Harrison, who also authored Anti-Diet: Reclaim Your Time, Money, Well-Being, and Happiness Through Intuitive Eating, sees many parallels between diet culture and the wellness industry. She explains how the industry equates wellness with moral goodness and how it over-sells the role of individual responsibility for one’s health.
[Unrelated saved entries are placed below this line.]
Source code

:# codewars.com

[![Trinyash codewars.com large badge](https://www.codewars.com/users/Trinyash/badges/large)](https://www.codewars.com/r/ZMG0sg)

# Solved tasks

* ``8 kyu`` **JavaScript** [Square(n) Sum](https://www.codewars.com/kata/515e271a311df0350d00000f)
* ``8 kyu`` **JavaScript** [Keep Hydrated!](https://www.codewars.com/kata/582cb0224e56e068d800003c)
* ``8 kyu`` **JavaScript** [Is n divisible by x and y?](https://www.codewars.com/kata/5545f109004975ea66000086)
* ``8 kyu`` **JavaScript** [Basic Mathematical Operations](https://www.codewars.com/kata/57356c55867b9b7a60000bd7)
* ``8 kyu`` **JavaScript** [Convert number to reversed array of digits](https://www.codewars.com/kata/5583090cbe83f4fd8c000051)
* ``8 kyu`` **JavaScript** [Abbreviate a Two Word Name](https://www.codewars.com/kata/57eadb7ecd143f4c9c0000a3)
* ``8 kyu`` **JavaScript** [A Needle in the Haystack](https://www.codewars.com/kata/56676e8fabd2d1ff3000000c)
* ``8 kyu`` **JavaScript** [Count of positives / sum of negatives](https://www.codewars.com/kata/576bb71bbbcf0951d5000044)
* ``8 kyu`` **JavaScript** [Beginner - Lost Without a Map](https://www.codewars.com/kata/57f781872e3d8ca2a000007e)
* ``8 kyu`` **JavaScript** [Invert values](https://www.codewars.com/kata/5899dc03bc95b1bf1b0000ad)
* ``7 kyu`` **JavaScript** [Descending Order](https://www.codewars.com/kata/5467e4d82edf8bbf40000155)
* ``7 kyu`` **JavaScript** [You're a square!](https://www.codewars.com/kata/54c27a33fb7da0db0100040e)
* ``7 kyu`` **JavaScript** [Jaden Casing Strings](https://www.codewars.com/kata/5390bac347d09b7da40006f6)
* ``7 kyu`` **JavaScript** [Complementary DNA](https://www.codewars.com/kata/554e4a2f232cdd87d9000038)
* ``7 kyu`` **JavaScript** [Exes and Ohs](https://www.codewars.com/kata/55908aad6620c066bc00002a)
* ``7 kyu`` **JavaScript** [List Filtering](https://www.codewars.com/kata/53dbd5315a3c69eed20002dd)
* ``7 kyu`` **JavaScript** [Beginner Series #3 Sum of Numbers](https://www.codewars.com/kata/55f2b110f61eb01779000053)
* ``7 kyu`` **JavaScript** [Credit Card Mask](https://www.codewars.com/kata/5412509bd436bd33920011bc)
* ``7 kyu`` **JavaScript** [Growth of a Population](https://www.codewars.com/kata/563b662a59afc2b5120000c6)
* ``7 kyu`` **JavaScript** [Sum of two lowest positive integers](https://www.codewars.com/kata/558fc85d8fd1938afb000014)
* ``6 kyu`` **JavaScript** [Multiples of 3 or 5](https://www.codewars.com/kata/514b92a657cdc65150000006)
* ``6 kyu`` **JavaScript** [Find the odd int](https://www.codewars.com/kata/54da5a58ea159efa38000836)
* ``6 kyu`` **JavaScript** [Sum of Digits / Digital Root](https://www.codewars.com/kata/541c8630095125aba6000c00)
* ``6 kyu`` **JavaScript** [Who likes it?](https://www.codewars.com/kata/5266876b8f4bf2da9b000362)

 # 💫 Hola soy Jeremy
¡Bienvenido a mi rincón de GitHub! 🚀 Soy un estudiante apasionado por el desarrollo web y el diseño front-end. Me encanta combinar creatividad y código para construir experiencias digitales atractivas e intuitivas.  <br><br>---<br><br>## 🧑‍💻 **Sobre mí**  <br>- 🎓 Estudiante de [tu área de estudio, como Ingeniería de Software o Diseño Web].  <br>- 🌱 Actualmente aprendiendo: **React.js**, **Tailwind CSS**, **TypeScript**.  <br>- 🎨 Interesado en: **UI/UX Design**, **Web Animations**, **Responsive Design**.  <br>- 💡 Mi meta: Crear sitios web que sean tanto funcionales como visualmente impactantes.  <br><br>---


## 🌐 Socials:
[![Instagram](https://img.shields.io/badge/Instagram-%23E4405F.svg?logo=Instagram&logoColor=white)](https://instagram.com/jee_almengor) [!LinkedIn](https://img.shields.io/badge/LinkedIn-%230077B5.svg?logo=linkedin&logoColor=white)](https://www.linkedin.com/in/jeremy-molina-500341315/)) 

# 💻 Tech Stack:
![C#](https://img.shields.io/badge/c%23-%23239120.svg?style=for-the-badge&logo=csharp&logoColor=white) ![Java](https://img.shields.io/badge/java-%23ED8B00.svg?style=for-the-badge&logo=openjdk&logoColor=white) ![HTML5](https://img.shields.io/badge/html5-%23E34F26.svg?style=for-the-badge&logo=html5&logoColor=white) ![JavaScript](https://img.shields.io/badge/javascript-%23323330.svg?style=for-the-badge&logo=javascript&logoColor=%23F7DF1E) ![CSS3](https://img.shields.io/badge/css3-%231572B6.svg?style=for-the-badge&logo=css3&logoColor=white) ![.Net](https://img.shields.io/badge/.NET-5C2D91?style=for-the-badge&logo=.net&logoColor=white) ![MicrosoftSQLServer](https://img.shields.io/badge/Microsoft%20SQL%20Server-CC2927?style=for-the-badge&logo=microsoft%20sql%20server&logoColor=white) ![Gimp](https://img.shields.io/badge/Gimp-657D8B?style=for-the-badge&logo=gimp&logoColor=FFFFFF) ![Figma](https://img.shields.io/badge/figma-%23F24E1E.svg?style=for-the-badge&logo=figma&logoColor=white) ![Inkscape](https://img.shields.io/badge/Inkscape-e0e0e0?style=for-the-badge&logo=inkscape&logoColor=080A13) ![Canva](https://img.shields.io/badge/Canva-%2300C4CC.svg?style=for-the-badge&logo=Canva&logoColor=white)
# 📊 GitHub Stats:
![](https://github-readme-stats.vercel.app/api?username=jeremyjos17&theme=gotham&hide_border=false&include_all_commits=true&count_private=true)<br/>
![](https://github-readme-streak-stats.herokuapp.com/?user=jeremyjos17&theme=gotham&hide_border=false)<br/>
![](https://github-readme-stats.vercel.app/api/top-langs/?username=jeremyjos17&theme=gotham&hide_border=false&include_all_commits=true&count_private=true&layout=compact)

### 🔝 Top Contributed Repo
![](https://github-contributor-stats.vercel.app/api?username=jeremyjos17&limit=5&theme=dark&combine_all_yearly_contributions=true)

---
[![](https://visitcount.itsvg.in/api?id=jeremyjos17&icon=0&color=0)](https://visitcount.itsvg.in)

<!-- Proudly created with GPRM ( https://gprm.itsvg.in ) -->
Harrison addresses the social determinants of health and refers to wellness as “the relentless pursuit of the apex of health, in a way that only people who are rich in both time and money can truly afford.”
______
I recently discovered How to Be Well: Navigating Our Self-Care Epidemic, One Dubious Cure at a Time while working on my sabbatical study of teacher well-being. (The terms wellness and well-being are distinct, with the latter term more generally associated with healthy psychological functioning.) In my work with teachers, I want to stay clear of pseudoscientific advice.
In the book, author Amy Larocca provides a scathing critique of the $5.6 trillion wellness industry. Unlike Harrison who is a registered dietician nutritionist, Larocca approaches a critique of the wellness industry as a journalist in a different, but equally adept, fashion.
Every wellness trend is up for Larocca’s scrutiny, including her own experiences dabbling with various cleanses and cures. She offers an insightful history on how our current conception of self-care entered the zeitgeist in the early 1970s. With a journalistic flair, she exposes wellness gurus in a chapter entitled, “Kooks.” She also pokes fun at how our sex lives have new pressures from wellness-world dictates and throws shade on the endless pursuit of biohacking.
______
Both books take aim at some common targets: Gwyneth Paltrow and her goop lifestyle brand, the anti-vaxxer movement, and various remedies that are touted as “clean and natural.” But the different backgrounds and diverse perspectives of both authors makes reading these books a one-two punch against many of the false promises of the wellness industry. And as a scientist, as well as a common target for wellness world crap-crappery, I am here for all of it.